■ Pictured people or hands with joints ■
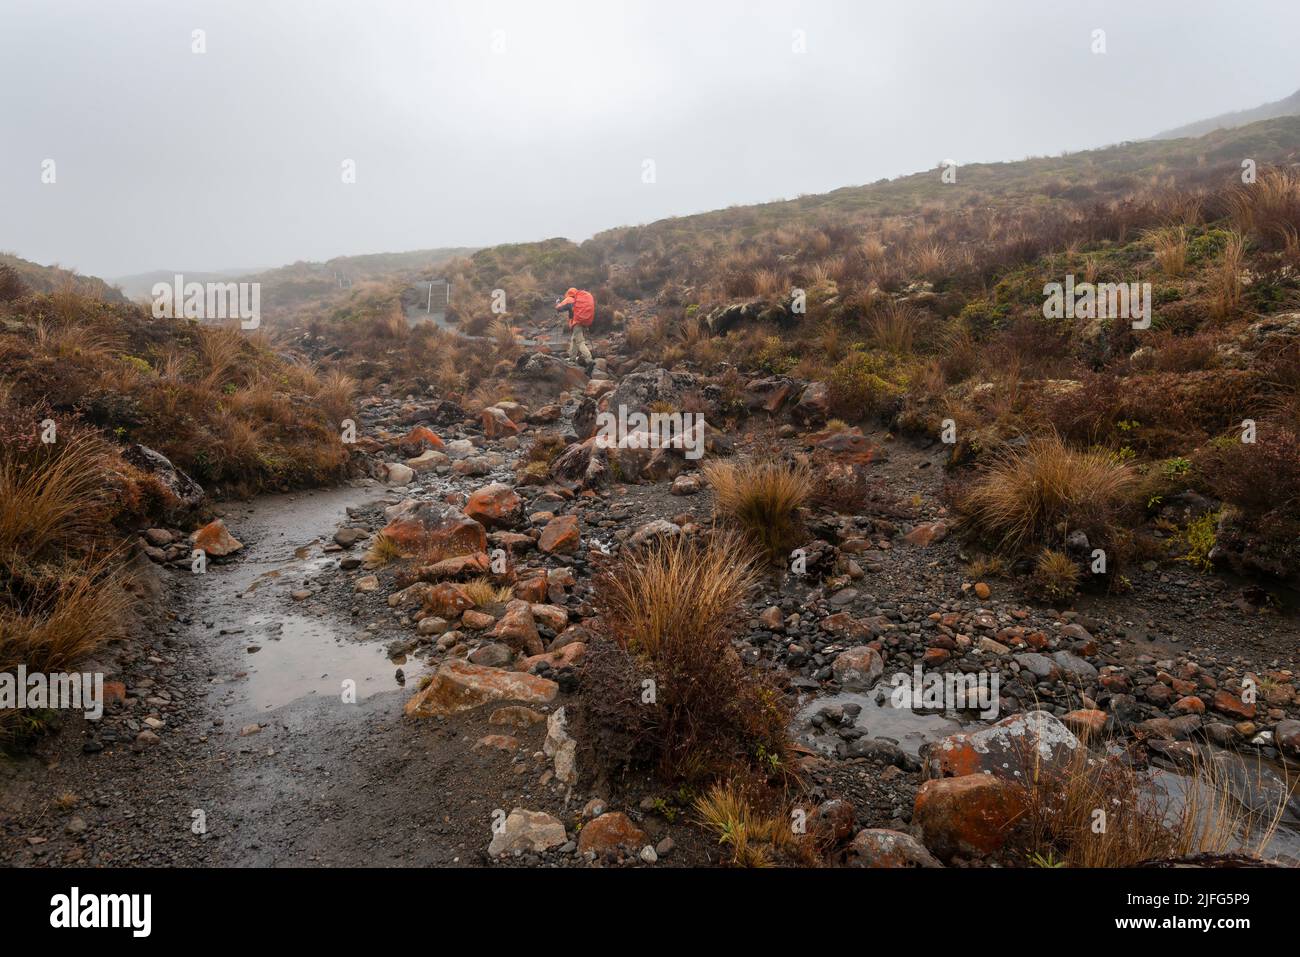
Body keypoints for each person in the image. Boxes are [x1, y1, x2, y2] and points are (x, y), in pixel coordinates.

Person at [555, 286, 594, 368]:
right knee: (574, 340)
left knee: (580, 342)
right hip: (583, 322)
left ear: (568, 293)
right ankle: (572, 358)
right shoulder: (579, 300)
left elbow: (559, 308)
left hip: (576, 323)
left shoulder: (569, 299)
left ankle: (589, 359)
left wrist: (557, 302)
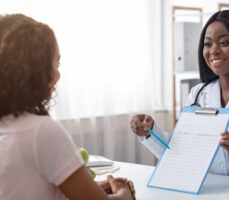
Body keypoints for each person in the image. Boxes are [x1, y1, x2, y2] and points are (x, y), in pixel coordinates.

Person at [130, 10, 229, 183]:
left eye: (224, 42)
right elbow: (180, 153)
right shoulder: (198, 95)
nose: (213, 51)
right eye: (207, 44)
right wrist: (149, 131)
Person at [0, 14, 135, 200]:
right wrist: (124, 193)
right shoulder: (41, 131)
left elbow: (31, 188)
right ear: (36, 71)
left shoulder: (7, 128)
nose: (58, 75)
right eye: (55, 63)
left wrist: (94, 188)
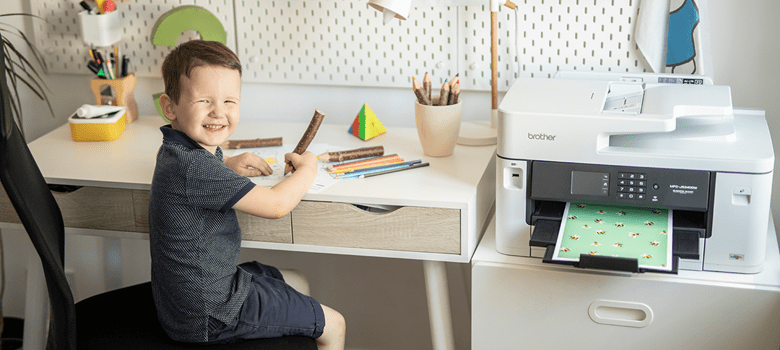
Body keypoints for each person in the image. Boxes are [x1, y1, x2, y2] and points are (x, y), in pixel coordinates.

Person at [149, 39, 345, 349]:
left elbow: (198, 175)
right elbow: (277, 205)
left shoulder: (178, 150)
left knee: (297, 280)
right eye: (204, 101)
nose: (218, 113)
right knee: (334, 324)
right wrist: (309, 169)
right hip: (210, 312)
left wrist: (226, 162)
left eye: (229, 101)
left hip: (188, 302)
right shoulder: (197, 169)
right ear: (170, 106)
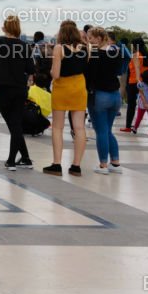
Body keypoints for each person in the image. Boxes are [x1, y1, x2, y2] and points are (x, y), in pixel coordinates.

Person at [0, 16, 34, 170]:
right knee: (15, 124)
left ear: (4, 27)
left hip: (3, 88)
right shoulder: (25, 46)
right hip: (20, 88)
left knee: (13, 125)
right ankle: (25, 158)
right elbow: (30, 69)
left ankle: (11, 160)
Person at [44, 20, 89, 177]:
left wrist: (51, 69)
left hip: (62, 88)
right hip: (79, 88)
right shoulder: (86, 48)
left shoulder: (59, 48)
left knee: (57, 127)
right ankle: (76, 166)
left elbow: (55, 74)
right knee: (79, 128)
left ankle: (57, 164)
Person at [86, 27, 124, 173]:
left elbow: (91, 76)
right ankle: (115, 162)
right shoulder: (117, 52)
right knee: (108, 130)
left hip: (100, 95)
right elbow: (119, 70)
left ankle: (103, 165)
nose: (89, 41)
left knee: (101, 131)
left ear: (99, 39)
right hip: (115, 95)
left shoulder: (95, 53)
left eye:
...
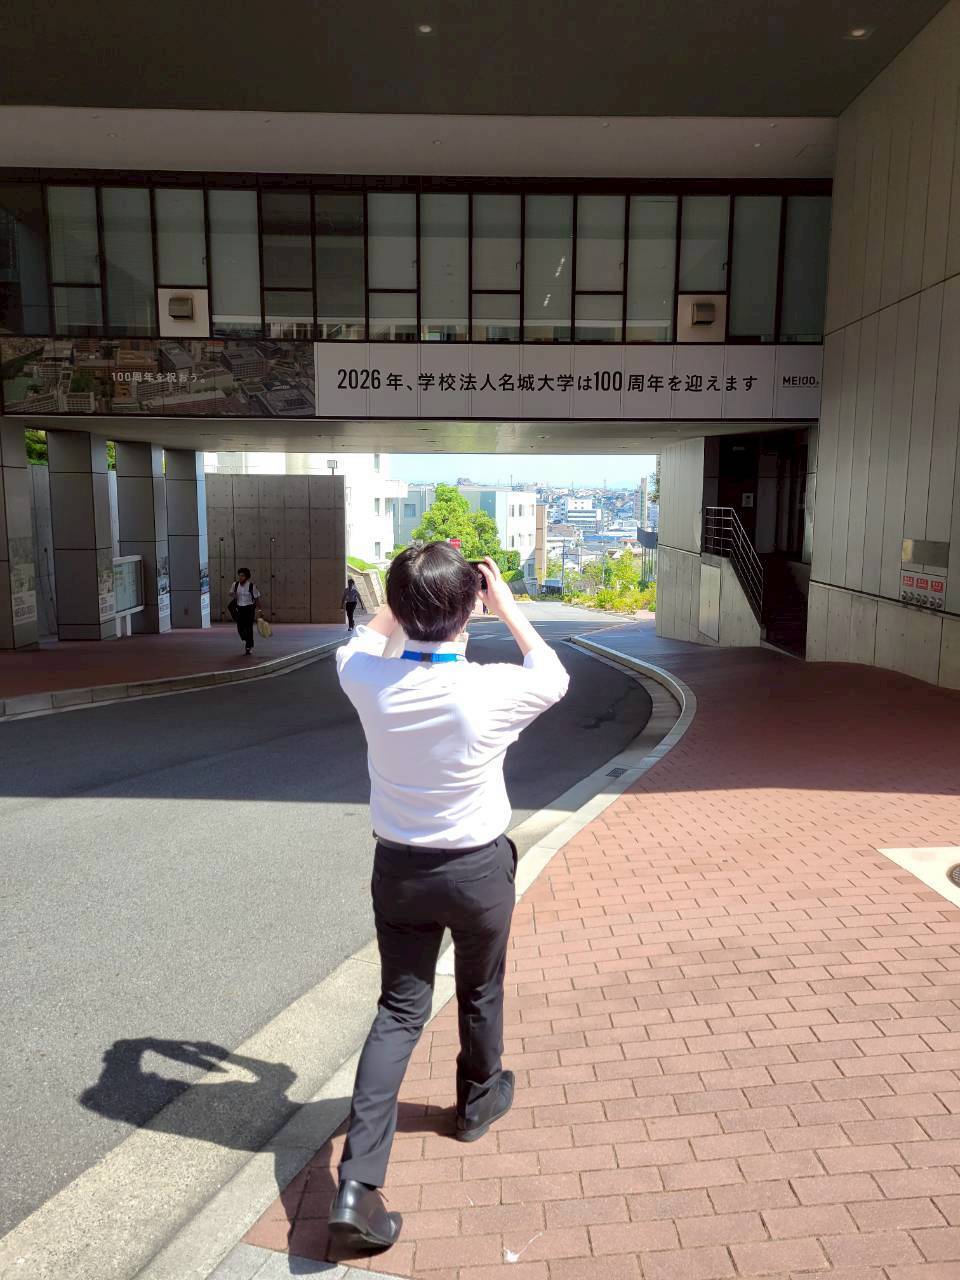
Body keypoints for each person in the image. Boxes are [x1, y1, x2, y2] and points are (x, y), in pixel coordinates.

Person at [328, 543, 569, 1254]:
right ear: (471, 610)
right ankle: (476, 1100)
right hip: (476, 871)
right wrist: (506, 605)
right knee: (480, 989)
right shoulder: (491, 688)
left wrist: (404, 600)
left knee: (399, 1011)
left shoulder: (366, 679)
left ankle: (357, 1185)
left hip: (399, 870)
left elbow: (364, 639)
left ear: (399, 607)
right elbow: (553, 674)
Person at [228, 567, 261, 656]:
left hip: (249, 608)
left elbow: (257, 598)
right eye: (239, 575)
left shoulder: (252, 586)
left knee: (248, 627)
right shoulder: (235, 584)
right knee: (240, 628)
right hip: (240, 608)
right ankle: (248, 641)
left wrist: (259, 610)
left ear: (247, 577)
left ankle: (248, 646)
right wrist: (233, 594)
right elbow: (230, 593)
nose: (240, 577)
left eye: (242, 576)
...
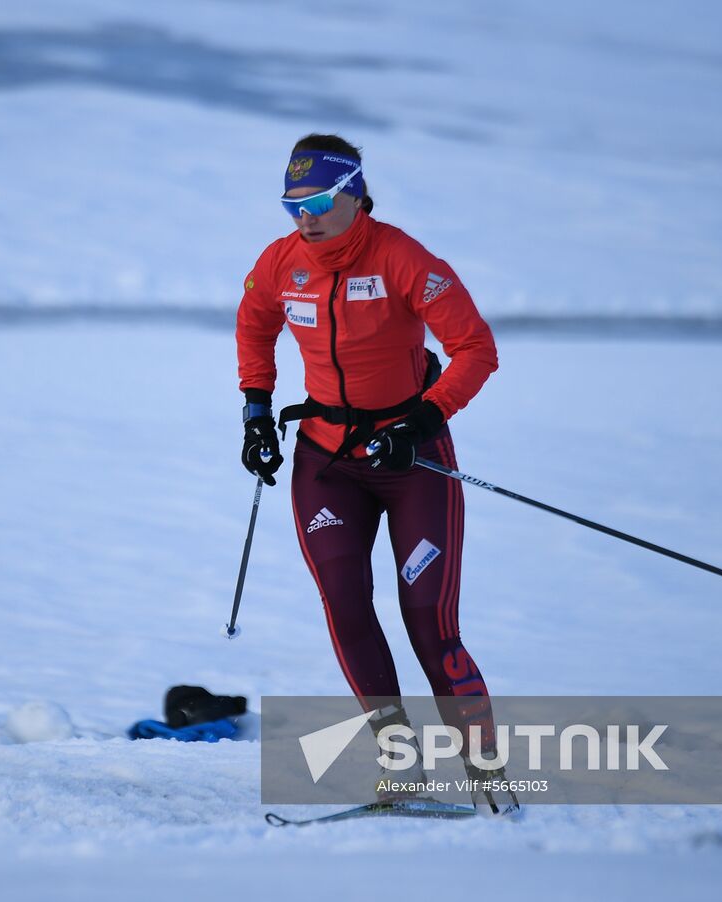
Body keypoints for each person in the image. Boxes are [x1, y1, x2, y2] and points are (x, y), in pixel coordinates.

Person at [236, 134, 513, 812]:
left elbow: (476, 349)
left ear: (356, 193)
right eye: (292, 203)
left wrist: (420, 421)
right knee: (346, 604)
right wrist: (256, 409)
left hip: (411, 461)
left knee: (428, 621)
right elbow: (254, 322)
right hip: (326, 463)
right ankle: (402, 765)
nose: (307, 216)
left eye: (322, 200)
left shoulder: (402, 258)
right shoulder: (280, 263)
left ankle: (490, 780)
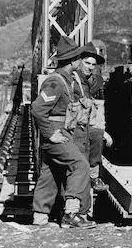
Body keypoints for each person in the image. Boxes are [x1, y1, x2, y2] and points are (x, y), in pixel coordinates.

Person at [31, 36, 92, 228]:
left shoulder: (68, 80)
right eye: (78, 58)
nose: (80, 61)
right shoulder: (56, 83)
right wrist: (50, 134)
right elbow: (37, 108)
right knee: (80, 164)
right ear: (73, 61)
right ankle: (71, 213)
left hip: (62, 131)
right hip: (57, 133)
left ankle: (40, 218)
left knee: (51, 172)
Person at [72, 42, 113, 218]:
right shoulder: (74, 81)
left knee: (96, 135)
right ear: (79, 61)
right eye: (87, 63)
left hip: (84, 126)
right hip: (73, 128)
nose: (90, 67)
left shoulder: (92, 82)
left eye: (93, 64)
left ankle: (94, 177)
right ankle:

■ WHAT TO DO ■
Among the records above, find each line holding "nose" and list it.

■ EXERCISE ANSWER ■
nose: (213, 51)
nose: (58, 75)
nose: (218, 113)
nose: (89, 41)
nose: (240, 577)
nose: (307, 216)
nose: (80, 61)
nose: (90, 67)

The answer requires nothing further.